[Dataset excerpts]
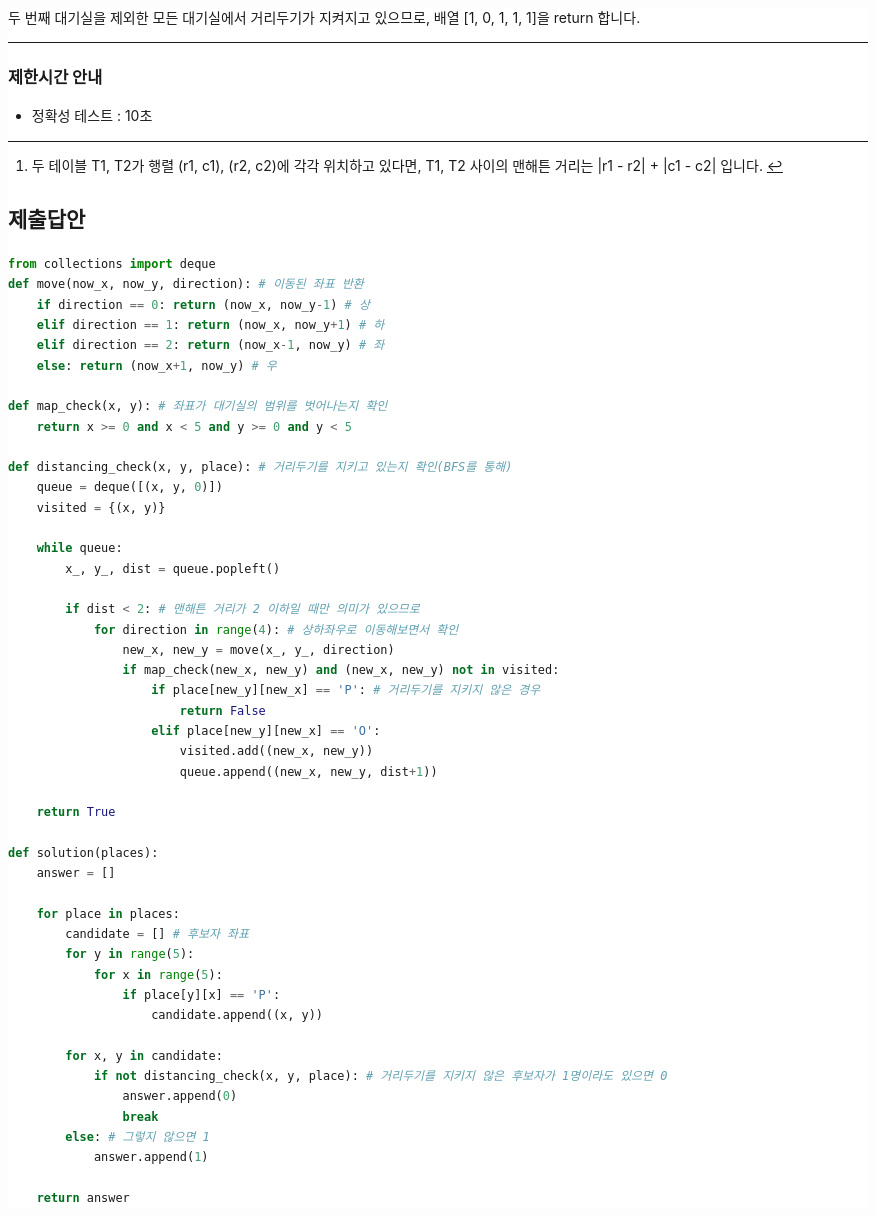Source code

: 두 번째 대기실을 제외한 모든 대기실에서 거리두기가 지켜지고 있으므로, 배열 [1, 0, 1, 1, 1]을 return 합니다.

___

### 제한시간 안내
* 정확성 테스트 : 10초

___
<span name="footnote_1"/>

1. 두 테이블 T1, T2가 행렬 (r1, c1), (r2, c2)에 각각 위치하고 있다면, T1, T2 사이의 맨해튼 거리는 |r1 - r2| + |c1 - c2| 입니다. [↩](%5B2021%20%EC%B9%B4%EC%B9%B4%EC%98%A4%20%EC%B1%84%EC%9A%A9%EC%97%B0%EA%B3%84%ED%98%95%20%EC%9D%B8%ED%84%B4%EC%8B%AD%5D%20%EA%B1%B0%EB%A6%AC%EB%91%90%EA%B8%B0%20%ED%99%95%EC%9D%B8%ED%95%98%EA%B8%B0.md#ref_1)

## 제출답안
```python
from collections import deque
def move(now_x, now_y, direction): # 이동된 좌표 반환
    if direction == 0: return (now_x, now_y-1) # 상
    elif direction == 1: return (now_x, now_y+1) # 하
    elif direction == 2: return (now_x-1, now_y) # 좌
    else: return (now_x+1, now_y) # 우

def map_check(x, y): # 좌표가 대기실의 범위를 벗어나는지 확인
    return x >= 0 and x < 5 and y >= 0 and y < 5

def distancing_check(x, y, place): # 거리두기를 지키고 있는지 확인(BFS를 통해)
    queue = deque([(x, y, 0)])
    visited = {(x, y)}
    
    while queue:
        x_, y_, dist = queue.popleft()
        
        if dist < 2: # 맨해튼 거리가 2 이하일 때만 의미가 있으므로
            for direction in range(4): # 상하좌우로 이동해보면서 확인
                new_x, new_y = move(x_, y_, direction)
                if map_check(new_x, new_y) and (new_x, new_y) not in visited:
                    if place[new_y][new_x] == 'P': # 거리두기를 지키지 않은 경우
                        return False
                    elif place[new_y][new_x] == 'O':
                        visited.add((new_x, new_y))
                        queue.append((new_x, new_y, dist+1))
        
    return True  

def solution(places):
    answer = []
    
    for place in places:
        candidate = [] # 후보자 좌표
        for y in range(5):
            for x in range(5):
                if place[y][x] == 'P':
                    candidate.append((x, y))
        
        for x, y in candidate:
            if not distancing_check(x, y, place): # 거리두기를 지키지 않은 후보자가 1명이라도 있으면 0
                answer.append(0)
                break
        else: # 그렇지 않으면 1
            answer.append(1)
                
    return answer
```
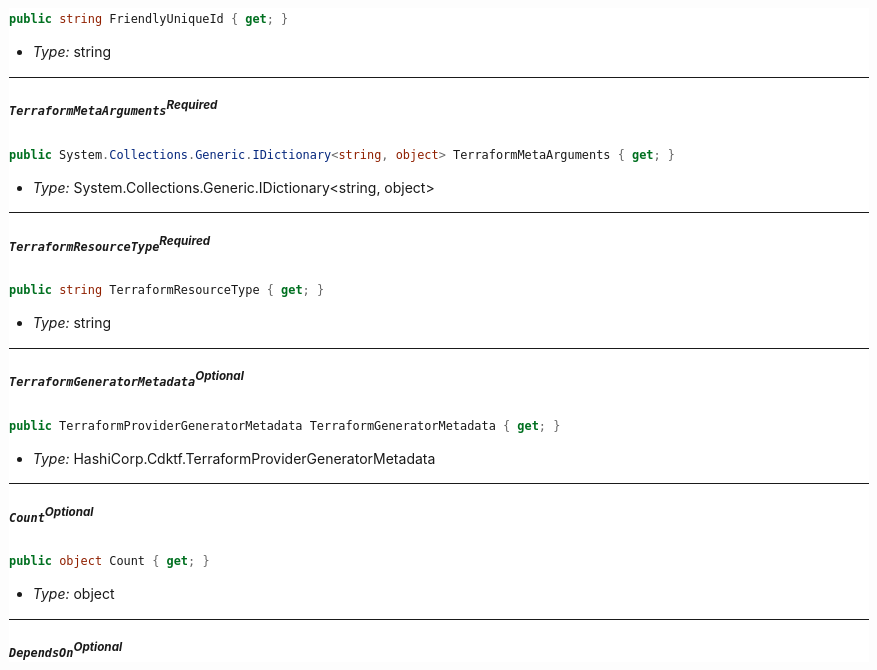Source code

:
 ```csharp
public string FriendlyUniqueId { get; }
```

- *Type:* string

---

##### `TerraformMetaArguments`<sup>Required</sup> <a name="TerraformMetaArguments" id="@cdktf/provider-github.dataGithubBranch.DataGithubBranch.property.terraformMetaArguments"></a>

```csharp
public System.Collections.Generic.IDictionary<string, object> TerraformMetaArguments { get; }
```

- *Type:* System.Collections.Generic.IDictionary<string, object>

---

##### `TerraformResourceType`<sup>Required</sup> <a name="TerraformResourceType" id="@cdktf/provider-github.dataGithubBranch.DataGithubBranch.property.terraformResourceType"></a>

```csharp
public string TerraformResourceType { get; }
```

- *Type:* string

---

##### `TerraformGeneratorMetadata`<sup>Optional</sup> <a name="TerraformGeneratorMetadata" id="@cdktf/provider-github.dataGithubBranch.DataGithubBranch.property.terraformGeneratorMetadata"></a>

```csharp
public TerraformProviderGeneratorMetadata TerraformGeneratorMetadata { get; }
```

- *Type:* HashiCorp.Cdktf.TerraformProviderGeneratorMetadata

---

##### `Count`<sup>Optional</sup> <a name="Count" id="@cdktf/provider-github.dataGithubBranch.DataGithubBranch.property.count"></a>

```csharp
public object Count { get; }
```

- *Type:* object

---

##### `DependsOn`<sup>Optional</sup> <a name="DependsOn" id="@cdktf/provider-github.dataGithubBranch.DataGithubBranch.property.dependsOn"></a>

## Work task:
Look through the entries above and copy each line that has "queue" in it.

## Answer box:
    queue = deque([(x, y, 0)])
    while queue:
        x_, y_, dist = queue.popleft()
                        queue.append((new_x, new_y, dist+1))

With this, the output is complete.